The old lady smiles while looking at the fading picture in her frame. The picture shows a youthful Lanna beauty dressed in traditional outfit. The lady is the descendant of Chao Phrom Sunanta Wongburi, a Phrae nobleman, once governor of this small city in northern Thailand. The family’s glory days ended long ago with the demise of the teakwood industry. What remains is a magnificent mansion with balconies carved delicately, as if they were chiseled by craftsmen. The house is now a museum, one that gives visitors a glimpse of the lives of Phrae past, including those of the Wongburi.
At first glance, visitors will not guess that this small city of 25,000 used to be one of the most important trading hubs in Thailand. Over half a century ago, Phrae’s good fortune had a name: teak wood. Surrounded by mighty teak forests, the city became the trading place between British Burma and Siam for the precious commodity. From 1880 and 1940, the boom years of the teak trade, the city accommodated the Thai headquarters of half a dozen European timber companies — among them, the powerful British Borneo Trading Company, the Bombay Burmah Trading Corporation, the Louis T. Leonowens Company, the Anglo-Thai Company, and also Denmark’s East Asiatic Company. They brought with them skilled Chinese labourers who had designed houses for Westerners, blending traditional Thai and European styles. From them, the Phrae house, with its distinctive Gingerbread style, was born.
At certain points, there were hundreds of teakwood houses in Phrae. Many survived until today, although most are modest in size or have been transformed into a modern form. Two dozen spectacular mansions, however, tell speak to the incredible wealth generated by teak trading and the power of the Phrae local elite, designated by the term “Chao.”
There is indeed rising consciousness among the inhabitants of Phrae to nurture their unique heritage. “There are still houses in desperate need of repair, but many have already been restored and are now marked in a circuit around town,” says Bee, owner of a charming coffee shop called the Gingerbread House Gallery, which promotes architecture and local handicrafts.

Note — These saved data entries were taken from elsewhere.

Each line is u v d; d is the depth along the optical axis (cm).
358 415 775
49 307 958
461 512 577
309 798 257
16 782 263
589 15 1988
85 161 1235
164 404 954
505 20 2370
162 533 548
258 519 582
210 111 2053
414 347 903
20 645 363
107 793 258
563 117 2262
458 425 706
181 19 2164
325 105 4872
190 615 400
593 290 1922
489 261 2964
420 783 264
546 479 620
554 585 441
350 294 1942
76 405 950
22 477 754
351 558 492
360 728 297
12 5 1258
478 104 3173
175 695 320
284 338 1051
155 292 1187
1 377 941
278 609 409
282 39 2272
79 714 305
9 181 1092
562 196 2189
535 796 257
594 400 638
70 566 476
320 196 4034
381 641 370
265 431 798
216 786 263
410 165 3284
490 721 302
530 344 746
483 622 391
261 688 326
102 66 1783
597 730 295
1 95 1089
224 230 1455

For travellers to Phrae, it is easy to wander around town and discover some of the exquisite mansions in which the former Chao lived. Biking is probably the best option, as they can be rented for free at the fire station in the city centre. Thanks to the Architecture Heritage Club, explanations in Thai and English are provided on signboards. And, with a bit of luck, inhabitants will open their houses, such as the owner of the Wongprathang House on busy Charoen Krung Road. The elderly homeowner proudly shows off her feature in a book on architecture funded by the US Embassy, as well as the diploma she received for maintaining such a beautiful architectural legacy. In her, in Phrae, is the image of an authentic, everlasting Siam.
SEVEN SITES NOT TO MISS
Khum Chao Luang, the residence of Lord Piriyatheppawong, formerly a ruler and governor, is surrounded by a garden in the city centre. The proud mansion features a mix of European and Thai Lanna architecture. Just the wooden stairs along the verandah, with their intricate sculpted details, make it worth a trip. The mansion’s former grandeur appears in fixtures like the old furniture and the crystal chandeliers. The house is now a museum displaying Phrae history.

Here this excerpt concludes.